The rest of his argument strikes me as very sloppy reasoning. Take the inventory vs. government purchases argument. Inventory investment turned positive because inventories had been drawn down to a very low level and businesses were anticipating an increase in sales. Where did that expectation come from? It is inconceivable that a significant part of that expectation did not arise from the fact that the government had just committed to spending $787 billion over a three year period.

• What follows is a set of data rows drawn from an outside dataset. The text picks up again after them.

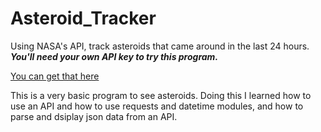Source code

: # Asteroid_Tracker
Using NASA's API, track asteroids that came around in the last 24 hours.
 ***You'll need your own API key to try this program.***
 
 [You can get that here](https://api.nasa.gov/)
 
 
 This is a very basic program to see asteroids. Doing this I learned how to use an API and how to use requests and datetime modules, and how to parse and dsiplay json data from an API.
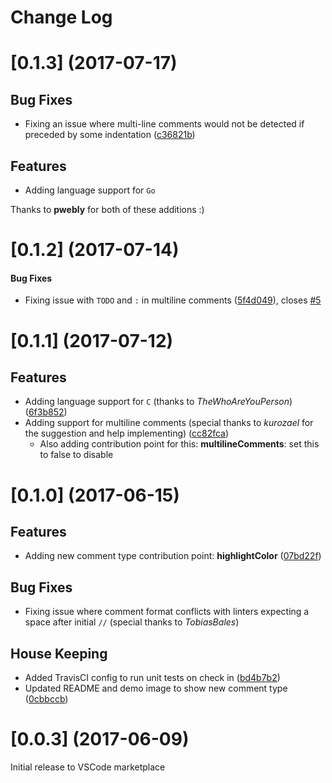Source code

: # Change Log

# [0.1.3] (2017-07-17)
## Bug Fixes
* Fixing an issue where multi-line comments would not be detected if preceded by some indentation ([c36821b](https://github.com/aaron-bond/better-comments/commit/c36821b))

## Features
* Adding language support for `Go`

Thanks to **pwebly** for both of these additions :)

# [0.1.2] (2017-07-14)
#### Bug Fixes
* Fixing issue with `TODO` and `:` in multiline comments ([5f4d049](https://github.com/aaron-bond/better-comments/commit/5f4d049)), closes [#5](https://github.com/aaron-bond/better-comments/issues/5)

# [0.1.1] (2017-07-12)
## Features
* Adding language support for `C` (thanks to _TheWhoAreYouPerson_) ([6f3b852](https://github.com/aaron-bond/better-comments/commit/6f3b852))
* Adding support for multiline comments (special thanks to _kurozael_ for the suggestion and help implementing) ([cc82fca](https://github.com/aaron-bond/better-comments/commit/cc82fca))
	 - Also adding contribution point for this: **multilineComments**: set this to false to disable

# [0.1.0] (2017-06-15)
## Features
* Adding new comment type contribution point: **highlightColor** ([07bd22f](https://github.com/aaron-bond/better-comments/commit/07bd22f))

## Bug Fixes
* Fixing issue where comment format conflicts with linters expecting a space after initial `//` (special thanks to _TobiasBales_)

## House Keeping
* Added TravisCI config to run unit tests on check in ([bd4b7b2](https://github.com/aaron-bond/better-comments/commit/bd4b7b2))
* Updated README and demo image to show new comment type ([0cbbccb](https://github.com/aaron-bond/better-comments/commit/0cbbccb))


# [0.0.3] (2017-06-09)
Initial release to VSCode marketplace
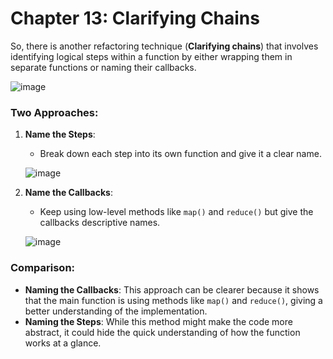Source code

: # Chapter 13: Clarifying Chains

So, there is another refactoring technique (**Clarifying chains**) that involves identifying logical steps within a function by either wrapping them in separate functions or naming their callbacks.

![image](https://github.com/user-attachments/assets/fba11e9c-57dd-40cb-b5a9-c002ed247bfd)

### Two Approaches:

1. **Name the Steps**:  
   - Break down each step into its own function and give it a clear name.
   
   ![image](https://github.com/user-attachments/assets/b45e9680-fd2b-4f62-b482-090cef8ff9f7)

2. **Name the Callbacks**:  
   - Keep using low-level methods like `map()` and `reduce()` but give the callbacks descriptive names.
   
   ![image](https://github.com/user-attachments/assets/04a88a58-a11d-49ae-b756-f1cb24517d85)

### Comparison:

- **Naming the Callbacks**: This approach can be clearer because it shows that the main function is using methods like `map()` and `reduce()`, giving a better understanding of the implementation.
- **Naming the Steps**: While this method might make the code more abstract, it could hide the quick understanding of how the function works at a glance.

The challenge that stimulus pessimists face is coming up with another theory to explain the effects of fiscal policy. The Keynesian story is simple: in conditions of deep recession, if someone in the economy (consumers, business, government) spends, that creates demand for goods and services, which is met by new production and employment. How could it be otherwise? Taylor and others have dug through pre-Keynesian business cycle theories and hit upon the problem of "confidence". Government spending creates uncertainty, which spooks investors and keeps them from spending. Let me enumerate the problems with this line of argument:
1. There is no evidence, none, that the uncertainty created by government deficits has a greater impact than uncertainty concerning the length and severity of the recession. I don't know of any studies that show that the fear of budget deficits has any effect on investment at all, except through long-term interest rates (which are now at extremely low levels). Proponents of this theory I think are engaged in projection: budget deficits make me uncomfortable, so they must make businesses uncomfortable, which must explain why they're not investing.
2. The idea that anyone is worried enough about the debt-GDP ratio in 2084 under the CBO's alternate fiscal scenario to put off investment spending is ludicrous. As we speak the stock market is lurching to and fro in response to company earnings reports for 2010Q2. Consumers are worried about whether they can pay their bills this month. We've seen how ridiculously short-sighted businesses have been, from the financial sector to BP to GM. They're not investing because of what they fear the fiscal situation will look like when my grandchildren are old and gray? Please.
3. There was going to be uncertainty about the health and financial sectors regardless of whether or not reform bills passed. Arguably the passage of comprehensive reform bills has reduced uncertainty rather than increased it. Furthermore, the health reform legislation was the most serious attempt ever to control costs in Medicare over the long haul; you would think that people like Taylor who are concerned about the deficit (and any businesspeople out there who are hinging their investment decisions on fiscal policy) would give the Democrats some credit for that. But noooooo.
So the truth is that we do not know what the effect of fiscal stimulus was. But the Keynesian logic suggesting a substantial positive effect is far more compelling than any alternative that has been proposed.